Bank of America’s Hispanic/Latino Organization for Leadership and Advancement (HOLA) recently earned the distinction of top employee resource group (ERG) of the United States Hispanic Chamber of Commerce Employee Resource Group Corporate Challenge. It was named the winner during the chamber’s national convention and ERG summit in Salt Lake City in September.
Founded in 2010 as a way to highlight the value of corporate ERGs, the challenge recognized five finalists, this year including Hispanic ERGs from Google, Sprint, Ford Motor Company, and Southern California Edison. HOLA won the 2014 challenge by displaying key partnerships, nationwide grassroots efforts, and extensive networking opportunities.
An independent selection committee, which included Pedro A. Guerrero, CEO of Guerrero Howe and president of Hispanic Executive, selected the finalists and winner. To participate in the ERG challenge, chapters submitted a document outlining the group’s history, mission, size, structure, and impact. An emphasis on professional development, fundraising drives to target hunger in Hispanic communities, and work with bilingual schools were among the projects that made HOLA stand out to the committee.
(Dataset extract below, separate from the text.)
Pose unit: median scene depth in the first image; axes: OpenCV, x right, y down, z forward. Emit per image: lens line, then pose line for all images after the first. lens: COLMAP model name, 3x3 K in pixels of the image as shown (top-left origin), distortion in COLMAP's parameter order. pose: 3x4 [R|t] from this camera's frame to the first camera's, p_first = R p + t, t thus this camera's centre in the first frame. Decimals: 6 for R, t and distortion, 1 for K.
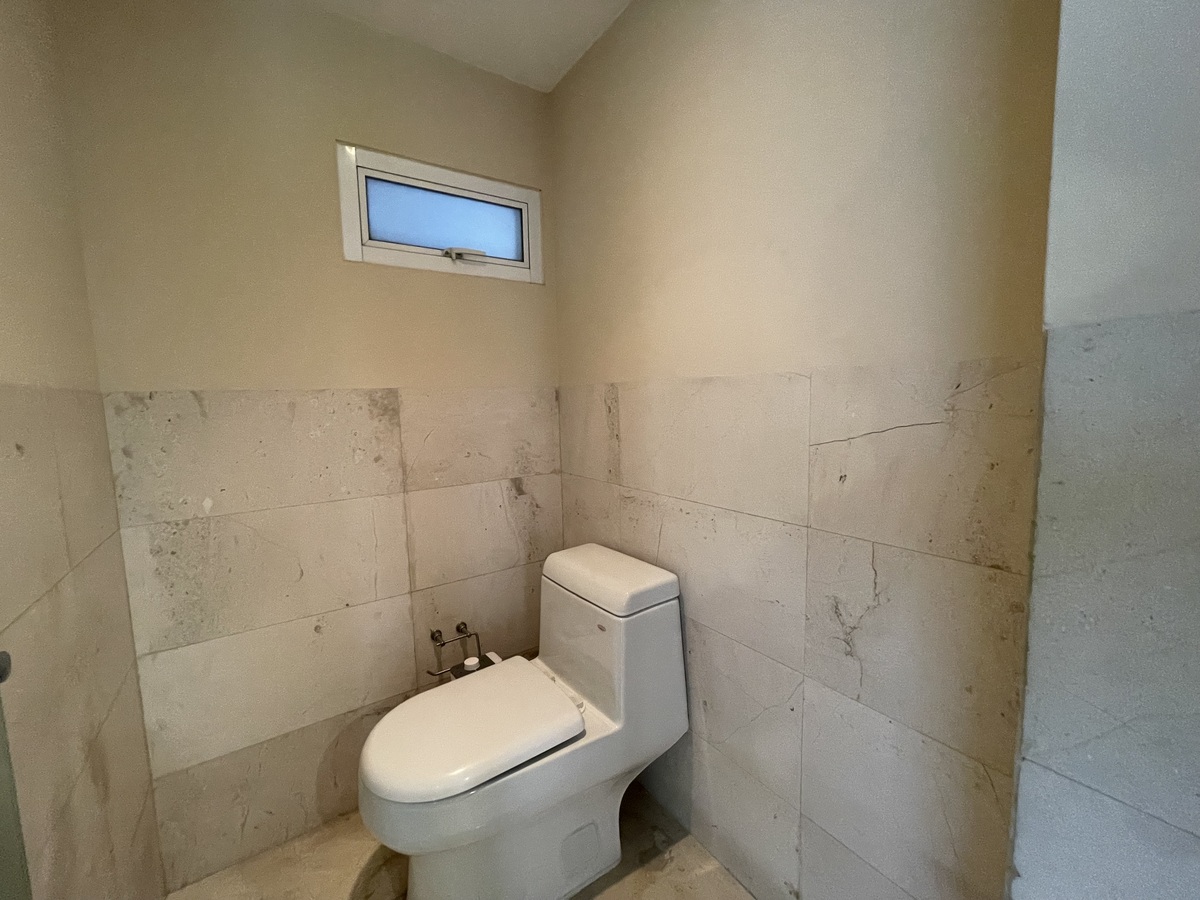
lens RADIAL K [[484.0, 0, 601.7], [0, 484.0, 446.6], [0, 0, 1]] dist [-0.007308, 0.000276]
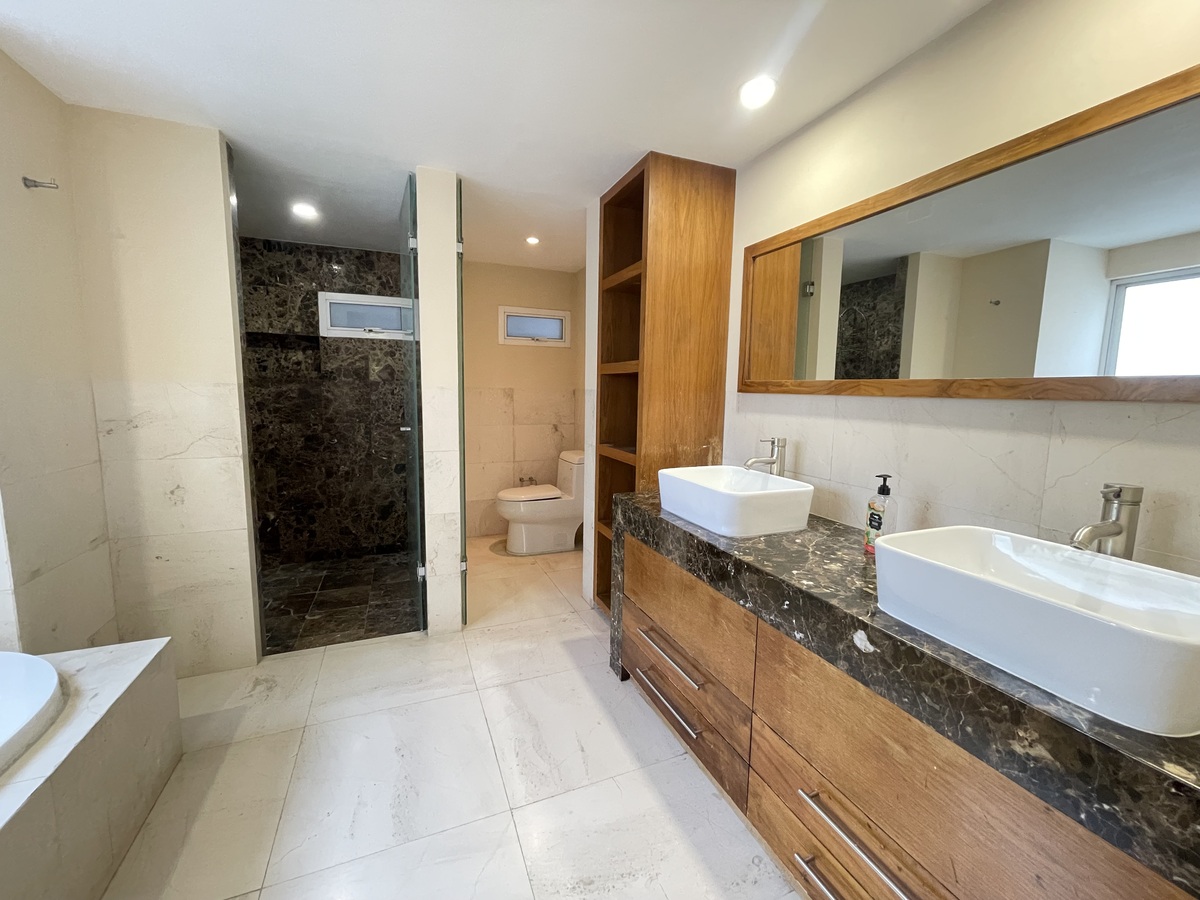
lens RADIAL K [[484.0, 0, 597.0], [0, 484.0, 446.3], [0, 0, 1]] dist [-0.007308, 0.000276]
pose [[0.972703, 0.066475, -0.222330, 0.669484], [-0.062174, 0.997719, 0.026297, 0.109604], [0.223571, -0.011756, 0.974617, -1.566396]]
A group of Bank of America employees founded HOLA in 2005, and it has since grown to 30 chapters across the nation (including a virtual chapter) and boasts more than 6,500 members ranging from recent hires to senior managers. This diversity within the organization allows members to network with colleagues who can help them plot their career opportunities at Bank of America. HOLA is open to all Bank of America employees.
Members are spread throughout different lines of business and locations across the United States, connected and supported by the ERG’s operating structure. At the enterprise level, HOLA is supported by two executive sponsors from the bank’s global diversity and inclusion council. The enterprise program management support team provides ERG guidelines, communication, infrastructure with SharePoint, and internal websites that promote the bank’s diversity and inclusion programs. It also ensures the ERG is focused on its areas of priority: workplace environment, community involvement, business strategy, professional development and recruiting. HOLA also has regional leaders and an executive steering committee who work with the ERG to create strategies and tactics at the national and local levels.
HE sat down with Silvina Salazar, consumer operations executive and HOLA enterprise leader at Bank of America, to talk about the significance of the win for the bank and the ERG.
What set the Bank of America ERG apart in the competition?
SS: Motivation. Our members are engaged and want to make a difference. Their actions, commitment, and leadership set us apart.
What does it mean for your group to win this award?
SS: It’s an amazing accomplishment, and the recognition is a testament to all of the great work our HOLA chapter members do on a daily basis to support Bank of America. It has been a journey of almost 10 years, and getting external recognition helps drive the importance of ERGs in corporate America, which, in turn, we hope will inspire others.
Describe some of the major projects or events the ERG hosted in 2014 that impacted the community. Are any of them annual events?
SS: One of our core priorities is to help our Hispanic communities, many of which have been particularly hard-hit by hunger. This year, we partnered with Feeding America.We created the Feeding America Food Bank Challenge with all of our chapters competing to see who could donate the most volunteer hours at local food banks. They completed more than 1,700 hours of volunteer service, and four of the top chapters raised $5,000 for their local food bank.
We are making a big impact with Habitat for Humanity to build homes in Hispanic communities and partnering with Junior Achievement to donate books in Spanish to bilingual schools. We also organize back-to-school drives in Hispanic communities such as Las Vegas, where last year we collected more than 21,000 items for students, like backpacks, markers, pens, and calculators.
What does the ERG’s internal impact look like at Bank of America?
SS: Another priority of ours is to help our members connect with colleagues who have similar backgrounds and interests, so they can grow in their careers at Bank of America. During Hispanic Heritage Month, there were 50 HOLA chapter events attended by hundreds of HOLA members and nonmembers. At the national level, HOLA kicked off the celebration by offering a webinar that focused on the behaviors that contribute to executive presence, the missing link between merit and success, and how to seek out and leverage sponsors.
What are some of HOLA’s upcoming initiatives?
SS: HOLA, like many of the bank’s ERGs, has a strong emphasis on professional development. This year we formed an alliance with the bank’s new Hispanic/Latino leadership council, which provides HOLA members with more opportunities to engage with senior executives throughout the company. We will continue to build on that alliance in 2015. We have also launched a mentoring program for new chapter leaders to help them leverage the experience and lessons learned from other leaders and succeed in their new role. HOLA members also play a big role in helping recruit talented Hispanic candidates, and we are looking forward to playing an even larger role in 2015 through our partnerships with ALPFA and the National Society of Hispanic MBAs.